RECORDS SHOWN.
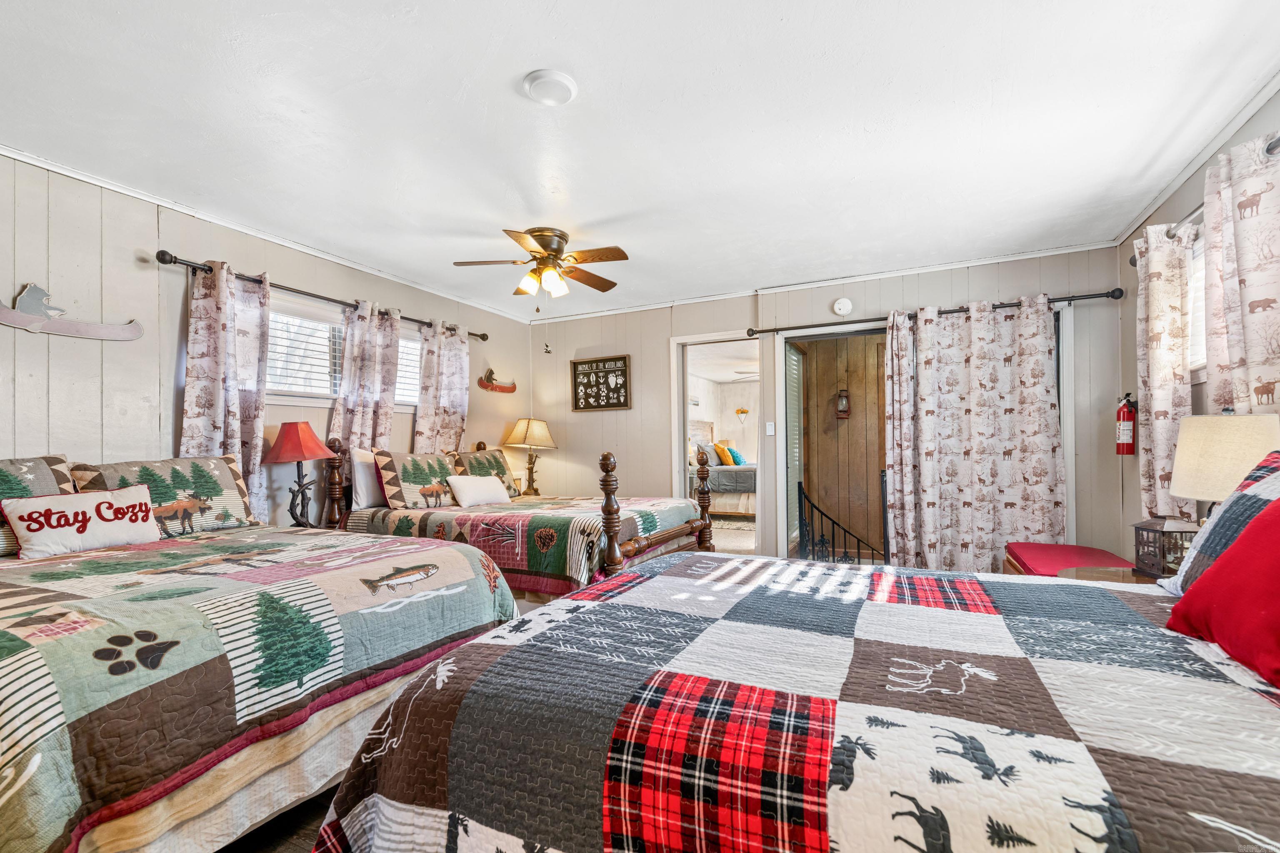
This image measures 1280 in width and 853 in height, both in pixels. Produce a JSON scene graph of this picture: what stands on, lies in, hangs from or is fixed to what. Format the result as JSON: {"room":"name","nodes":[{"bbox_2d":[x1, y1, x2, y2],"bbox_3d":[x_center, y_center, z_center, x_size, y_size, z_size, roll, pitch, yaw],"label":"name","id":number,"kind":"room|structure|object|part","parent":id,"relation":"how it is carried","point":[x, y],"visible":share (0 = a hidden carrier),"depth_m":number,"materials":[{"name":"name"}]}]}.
{"room":"bedroom","nodes":[
{"label":"bedroom","id":0,"kind":"room"},
{"bbox_2d":[0,150,530,534],"bbox_3d":[-2.469,0.038,3.093,0.137,2.549,5.605,-1,-1,26],"label":"left wall","id":1,"kind":"structure","parent":0,"point":[28,436],"depth_m":2.62,"materials":[{"name":"beige paint"}]},
{"bbox_2d":[0,281,143,341],"bbox_3d":[-2.806,-0.556,2.340,0.039,0.248,0.757,-1,-1,26],"label":"wall decoration","id":2,"kind":"object","parent":1,"relation":"attached to","point":[31,322],"visible":0.99,"depth_m":2.34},
{"bbox_2d":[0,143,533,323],"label":"crown molding","id":3,"kind":"structure","parent":1,"relation":"attached to","point":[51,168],"depth_m":2.89,"materials":[{"name":"white paint"}]},
{"bbox_2d":[155,248,487,344],"bbox_3d":[-2.052,-0.894,3.728,0.142,0.073,2.498,-1,-1,26],"label":"curtain rod","id":4,"kind":"object","parent":1,"relation":"attached to","point":[178,262],"visible":0.7,"depth_m":3.16,"materials":[{"name":"brown metal"}]},
{"bbox_2d":[180,260,270,526],"bbox_3d":[-2.366,0.025,2.842,0.109,1.905,0.509,-1,-1,26],"label":"curtain","id":5,"kind":"object","parent":4,"relation":"hanging from","point":[231,391],"visible":0.62,"depth_m":2.87,"materials":[{"name":"fabric"}]},
{"bbox_2d":[328,301,402,450],"bbox_3d":[-1.976,0.081,3.643,0.118,1.960,0.585,-1,-1,26],"label":"curtain","id":6,"kind":"object","parent":4,"relation":"hanging from","point":[386,374],"visible":0.6,"depth_m":3.63,"materials":[{"name":"fabric"}]},
{"bbox_2d":[413,320,469,454],"bbox_3d":[-1.674,0.165,4.277,0.110,2.117,0.639,-1,-1,26],"label":"curtain","id":7,"kind":"object","parent":4,"relation":"hanging from","point":[452,361],"visible":0.65,"depth_m":4.25,"materials":[{"name":"fabric"}]},
{"bbox_2d":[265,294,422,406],"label":"window","id":8,"kind":"structure","parent":1,"relation":"in","point":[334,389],"depth_m":3.51,"materials":[{"name":"white"}]},
{"bbox_2d":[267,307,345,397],"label":"window blind","id":9,"kind":"object","parent":8,"relation":"attached to","point":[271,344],"visible":0.53,"depth_m":3.47,"materials":[{"name":"white plastic"}]},
{"bbox_2d":[476,367,518,393],"bbox_3d":[-1.429,-0.482,5.038,0.060,0.246,0.587,-1,-1,26],"label":"wall decoration","id":10,"kind":"object","parent":1,"relation":"attached to","point":[499,386],"visible":1,"depth_m":4.97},
{"bbox_2d":[221,781,340,852],"bbox_3d":[-0.232,1.267,2.160,4.885,0.098,5.496,-1,-1,26],"label":"floor","id":11,"kind":"structure","parent":0,"point":[316,819],"depth_m":1.51,"materials":[{"name":"brown wood"}]},
{"bbox_2d":[0,451,527,852],"bbox_3d":[-1.782,0.670,1.890,2.137,1.118,1.795,-1,-1,26],"label":"bed","id":12,"kind":"object","parent":11,"relation":"on","point":[26,765],"visible":0.97,"depth_m":1.38,"materials":[{"name":"multicoloured fabric"}]},
{"bbox_2d":[0,453,75,556],"bbox_3d":[-2.645,0.316,1.931,0.254,0.398,0.671,-1,-1,26],"label":"pillow","id":13,"kind":"object","parent":12,"relation":"on","point":[58,458],"visible":0.54,"depth_m":2.05,"materials":[{"name":"fabric"}]},
{"bbox_2d":[68,453,254,538],"bbox_3d":[-2.336,0.341,2.459,0.283,0.396,0.706,-1,-1,26],"label":"pillow","id":14,"kind":"object","parent":12,"relation":"on","point":[231,483],"visible":0.69,"depth_m":2.46,"materials":[{"name":"fabric"}]},
{"bbox_2d":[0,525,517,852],"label":"quilt","id":15,"kind":"object","parent":12,"relation":"on","point":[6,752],"visible":0.78,"depth_m":1.36,"materials":[{"name":"fabric"}]},
{"bbox_2d":[0,484,159,559],"bbox_3d":[-2.354,0.396,2.122,0.170,0.252,0.487,-1,-1,26],"label":"throw pillow","id":16,"kind":"object","parent":15,"relation":"on","point":[21,508],"visible":0.99,"depth_m":2.06,"materials":[{"name":"white fabric"}]},
{"bbox_2d":[325,436,714,601],"bbox_3d":[-0.800,0.653,3.600,2.299,1.213,1.682,-1,-1,26],"label":"bed","id":17,"kind":"object","parent":11,"relation":"on","point":[675,533],"visible":0.49,"depth_m":3.11,"materials":[{"name":"brown wood"}]},
{"bbox_2d":[347,446,386,508],"bbox_3d":[-1.804,0.354,3.671,0.215,0.414,0.654,-1,-1,26],"label":"white pillow","id":18,"kind":"object","parent":17,"relation":"on","point":[369,478],"visible":0.53,"depth_m":3.42,"materials":[{"name":"white fabric"}]},
{"bbox_2d":[372,448,459,509],"bbox_3d":[-1.588,0.371,3.645,0.252,0.406,0.676,-1,-1,26],"label":"pillow","id":19,"kind":"object","parent":17,"relation":"on","point":[406,473],"visible":0.94,"depth_m":3.49,"materials":[{"name":"fabric"}]},
{"bbox_2d":[450,447,518,496],"bbox_3d":[-1.327,0.387,4.271,0.264,0.422,0.704,-1,-1,26],"label":"pillow","id":20,"kind":"object","parent":17,"relation":"on","point":[502,466],"visible":0.67,"depth_m":4.25,"materials":[{"name":"fabric"}]},
{"bbox_2d":[339,496,705,594],"bbox_3d":[-0.701,0.756,3.645,1.908,0.479,1.636,-1,-1,26],"label":"quilt","id":21,"kind":"object","parent":17,"relation":"on","point":[642,516],"visible":0.54,"depth_m":2.99,"materials":[{"name":"fabric"}]},
{"bbox_2d":[445,475,512,506],"bbox_3d":[-1.221,0.473,3.797,0.228,0.218,0.529,-1,-1,26],"label":"white pillow","id":22,"kind":"object","parent":21,"relation":"on","point":[462,488],"visible":1,"depth_m":3.69,"materials":[{"name":"white fabric"}]},
{"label":"footboard","id":23,"kind":"part","parent":17,"relation":"part of","materials":[{"name":"brown wood"}]},
{"bbox_2d":[308,551,1279,852],"bbox_3d":[0.697,0.628,1.181,2.426,1.142,1.846,-1,-1,26],"label":"bed","id":24,"kind":"object","parent":11,"relation":"on","point":[557,608],"visible":0.99,"depth_m":0.88,"materials":[{"name":"fabric"}]},
{"bbox_2d":[1162,450,1279,595],"bbox_3d":[1.612,0.276,1.188,0.277,0.419,0.794,-1,-1,26],"label":"pillow","id":25,"kind":"object","parent":24,"relation":"on","point":[1253,491],"visible":0.54,"depth_m":1.36,"materials":[{"name":"fabric"}]},
{"bbox_2d":[1163,497,1279,689],"bbox_3d":[1.381,0.320,1.002,0.345,0.373,0.578,-1,-1,11],"label":"red pillow","id":26,"kind":"object","parent":24,"relation":"on","point":[1261,521],"visible":1,"depth_m":1.06,"materials":[{"name":"red fabric"}]},
{"bbox_2d":[1003,541,1131,577],"bbox_3d":[2.473,0.949,2.859,0.489,0.448,0.968,-1,-1,26],"label":"red bench","id":27,"kind":"object","parent":11,"relation":"on","point":[1108,556],"visible":0.32,"depth_m":2.88,"materials":[{"name":"red fabric"}]},
{"bbox_2d":[1063,565,1161,586],"bbox_3d":[2.072,0.920,1.974,0.579,0.598,0.601,-1,-1,26],"label":"side table","id":28,"kind":"object","parent":11,"relation":"on","point":[1126,571],"visible":0.13,"depth_m":2.11,"materials":[{"name":"brown wood"}]},
{"bbox_2d":[1130,517,1197,579],"bbox_3d":[2.098,0.472,1.986,0.164,0.254,0.163,-1,-1,1],"label":"lantern","id":29,"kind":"object","parent":28,"relation":"on","point":[1156,556],"visible":0.73,"depth_m":1.96,"materials":[{"name":"brown metal"}]},
{"bbox_2d":[1169,412,1279,511],"bbox_3d":[2.129,0.257,1.797,0.314,0.626,0.316,-1,-1,26],"label":"table lamp","id":30,"kind":"object","parent":28,"relation":"on","point":[1223,448],"visible":0.74,"depth_m":1.74,"materials":[{"name":"beige fabric"}]},
{"bbox_2d":[261,420,334,527],"bbox_3d":[-2.103,0.311,3.069,0.354,0.697,0.349,-1,-1,26],"label":"table lamp","id":31,"kind":"object","parent":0,"point":[291,456],"visible":0.99,"depth_m":3.01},
{"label":"lamp shade","id":32,"kind":"part","parent":31,"relation":"part of","materials":[{"name":"fabric"}]},
{"bbox_2d":[503,417,559,494],"bbox_3d":[-1.079,0.287,4.928,0.476,0.765,0.473,-1,-1,26],"label":"table lamp","id":33,"kind":"object","parent":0,"point":[537,431],"visible":0.99,"depth_m":4.84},
{"bbox_2d":[0,0,1279,321],"bbox_3d":[-0.140,-1.307,2.358,4.942,0.104,5.598,-1,-1,26],"label":"ceiling","id":34,"kind":"structure","parent":0,"point":[529,58],"depth_m":2.05,"materials":[{"name":"white paint"}]},
{"bbox_2d":[453,226,629,306],"bbox_3d":[-0.588,-0.900,3.248,1.046,0.706,1.028,0,-1,-11],"label":"ceiling fan","id":35,"kind":"object","parent":34,"relation":"attached to","point":[544,245],"visible":0.99,"depth_m":3.16,"materials":[{"name":"metal"}]},
{"bbox_2d":[521,69,577,104],"bbox_3d":[-0.338,-1.275,1.879,0.193,0.036,0.193,-1,-1,26],"label":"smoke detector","id":36,"kind":"object","parent":34,"relation":"attached to","point":[564,90],"visible":0.97,"depth_m":1.85,"materials":[{"name":"white"}]},
{"bbox_2d":[690,429,757,516],"bbox_3d":[1.598,0.625,8.154,1.990,1.431,2.133,-1,-1,26],"label":"bed","id":37,"kind":"object","parent":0,"point":[745,488],"visible":0.41,"depth_m":7.29,"materials":[{"name":"grey fabric"}]},
{"bbox_2d":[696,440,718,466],"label":"gray pillow","id":38,"kind":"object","parent":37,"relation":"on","point":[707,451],"visible":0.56,"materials":[{"name":"grey fabric"}]},
{"bbox_2d":[714,443,735,465],"bbox_3d":[1.338,0.436,7.860,0.221,0.318,0.425,-1,-1,26],"label":"yellow pillow","id":39,"kind":"object","parent":37,"relation":"on","point":[725,453],"visible":0.87,"depth_m":7.71,"materials":[{"name":"orange fabric"}]},
{"bbox_2d":[727,447,747,464],"bbox_3d":[1.623,0.472,8.393,0.247,0.263,0.476,-1,-1,26],"label":"teal pillow","id":40,"kind":"object","parent":37,"relation":"on","point":[737,456],"visible":0.71,"depth_m":8.24,"materials":[{"name":"teal fabric"}]},
{"bbox_2d":[734,407,749,423],"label":"wall planter","id":41,"kind":"object","parent":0,"point":[745,411],"visible":0.99,"depth_m":9.69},
{"bbox_2d":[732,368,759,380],"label":"bedroom ceiling fan","id":42,"kind":"object","parent":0,"point":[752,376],"visible":0.45,"depth_m":7.45,"materials":[{"name":"white"}]},
{"bbox_2d":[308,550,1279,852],"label":"quilt","id":43,"kind":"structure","parent":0,"point":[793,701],"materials":[{"name":"multicoloured fabric"}]},
{"bbox_2d":[528,247,1124,571],"bbox_3d":[1.074,0.008,4.489,4.995,2.520,0.137,-1,-1,26],"label":"back wall","id":44,"kind":"structure","parent":0,"point":[559,451],"depth_m":4.35,"materials":[{"name":"beige paint"}]},
{"bbox_2d":[570,355,631,411],"bbox_3d":[-0.404,-0.449,5.052,0.640,0.536,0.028,-1,-1,26],"label":"framed sign","id":45,"kind":"object","parent":44,"relation":"attached to","point":[592,361],"visible":1,"depth_m":5.04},
{"bbox_2d":[671,331,766,548],"bbox_3d":[0.754,0.236,4.607,0.954,2.162,0.274,-1,-1,26],"label":"doorway","id":46,"kind":"object","parent":44,"relation":"in","point":[685,384],"visible":0.59,"depth_m":4.71,"materials":[{"name":"white wood"}]},
{"bbox_2d":[765,421,775,436],"bbox_3d":[1.166,0.011,4.448,0.075,0.130,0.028,-1,-1,26],"label":"light switch","id":47,"kind":"object","parent":44,"relation":"attached to","point":[770,431],"visible":0.99,"depth_m":4.44,"materials":[{"name":"white plastic"}]},
{"bbox_2d":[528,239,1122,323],"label":"crown molding","id":48,"kind":"structure","parent":44,"relation":"attached to","point":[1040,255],"depth_m":4.01,"materials":[{"name":"white paint"}]},
{"bbox_2d":[832,297,853,315],"bbox_3d":[1.653,-0.996,4.054,0.138,0.140,0.041,-1,-1,26],"label":"smoke detector","id":49,"kind":"object","parent":44,"relation":"attached to","point":[845,304],"visible":0.98,"depth_m":4.04,"materials":[{"name":"white plastic"}]},
{"bbox_2d":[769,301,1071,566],"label":"sliding glass door","id":50,"kind":"structure","parent":44,"relation":"in","point":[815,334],"depth_m":4.23,"materials":[{"name":"glass"}]},
{"bbox_2d":[751,287,1119,337],"bbox_3d":[2.095,-0.872,3.863,2.473,0.072,0.136,-1,-1,26],"label":"curtain rod","id":51,"kind":"object","parent":44,"relation":"attached to","point":[760,332],"visible":0.85,"depth_m":3.71,"materials":[{"name":"metal"}]},
{"bbox_2d":[884,294,1065,572],"bbox_3d":[2.377,0.147,3.567,1.117,2.118,0.124,-1,-1,26],"label":"curtain","id":52,"kind":"object","parent":51,"relation":"hanging from","point":[970,416],"visible":0.92,"depth_m":3.56,"materials":[{"name":"fabric"}]},
{"bbox_2d":[1117,83,1279,561],"bbox_3d":[2.134,-0.034,0.985,0.138,2.548,5.193,-1,-1,26],"label":"right wall","id":53,"kind":"structure","parent":0,"point":[1256,120],"depth_m":2.89,"materials":[{"name":"paint"}]},
{"bbox_2d":[1115,391,1137,455],"bbox_3d":[3.054,-0.025,3.129,0.112,0.404,0.126,-1,-1,26],"label":"fire extinguisher","id":54,"kind":"object","parent":53,"relation":"attached to","point":[1128,416],"visible":0.99,"depth_m":3.10,"materials":[{"name":"red metal"}]},
{"bbox_2d":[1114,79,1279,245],"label":"crown molding","id":55,"kind":"structure","parent":53,"relation":"attached to","point":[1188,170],"depth_m":2.30,"materials":[{"name":"white paint"}]},
{"bbox_2d":[1187,223,1207,378],"bbox_3d":[2.542,-0.599,1.950,0.151,0.752,1.307,-1,-1,26],"label":"window","id":56,"kind":"structure","parent":53,"relation":"in","point":[1198,257],"depth_m":2.45,"materials":[{"name":"white"}]},
{"bbox_2d":[1130,135,1279,266],"bbox_3d":[2.201,-0.949,1.587,0.142,0.071,2.461,-1,-1,26],"label":"curtain rod","id":57,"kind":"object","parent":53,"relation":"attached to","point":[1133,262],"visible":0.39,"depth_m":2.22,"materials":[{"name":"metal"}]},
{"bbox_2d":[1133,221,1196,524],"bbox_3d":[2.644,-0.111,2.528,0.119,1.767,0.478,-1,-1,26],"label":"curtain","id":58,"kind":"object","parent":57,"relation":"hanging from","point":[1163,369],"visible":0.69,"depth_m":2.46,"materials":[{"name":"fabric"}]},
{"bbox_2d":[1202,129,1279,425],"bbox_3d":[2.306,-0.064,1.864,0.103,1.919,0.590,-1,-1,26],"label":"curtain","id":59,"kind":"object","parent":57,"relation":"hanging from","point":[1248,356],"visible":0.71,"depth_m":1.88,"materials":[{"name":"fabric"}]},
{"label":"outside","id":60,"kind":"structure","parent":0,"visible":0},
{"bbox_2d":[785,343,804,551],"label":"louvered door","id":61,"kind":"structure","parent":60,"point":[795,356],"depth_m":4.83,"materials":[{"name":"white"}]},
{"bbox_2d":[797,331,888,559],"bbox_3d":[2.427,0.072,5.104,1.766,2.611,0.688,-1,-1,26],"label":"wood panel wall","id":62,"kind":"structure","parent":60,"point":[850,421],"depth_m":5.29,"materials":[{"name":"brown wood"}]},
{"bbox_2d":[835,388,850,418],"bbox_3d":[2.175,-0.259,5.341,0.126,0.332,0.132,-1,-1,26],"label":"wall lantern","id":63,"kind":"object","parent":62,"relation":"attached to","point":[842,396],"visible":0.98,"depth_m":5.32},
{"label":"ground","id":64,"kind":"structure","parent":60,"visible":0},
{"bbox_2d":[799,482,884,563],"bbox_3d":[1.896,0.986,4.465,0.749,1.118,0.342,-1,-1,26],"label":"stair railing","id":65,"kind":"object","parent":64,"relation":"on","point":[832,523],"visible":0.61,"depth_m":4.51,"materials":[{"name":"black metal"}]}
]}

WHAT IS EXPECTED. Search the entries for the word "window" and show every line that has it.

ANSWER TO THIS EXERCISE.
{"bbox_2d":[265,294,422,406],"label":"window","id":8,"kind":"structure","parent":1,"relation":"in","point":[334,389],"depth_m":3.51,"materials":[{"name":"white"}]},
{"bbox_2d":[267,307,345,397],"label":"window blind","id":9,"kind":"object","parent":8,"relation":"attached to","point":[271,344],"visible":0.53,"depth_m":3.47,"materials":[{"name":"white plastic"}]},
{"bbox_2d":[1187,223,1207,378],"bbox_3d":[2.542,-0.599,1.950,0.151,0.752,1.307,-1,-1,26],"label":"window","id":56,"kind":"structure","parent":53,"relation":"in","point":[1198,257],"depth_m":2.45,"materials":[{"name":"white"}]},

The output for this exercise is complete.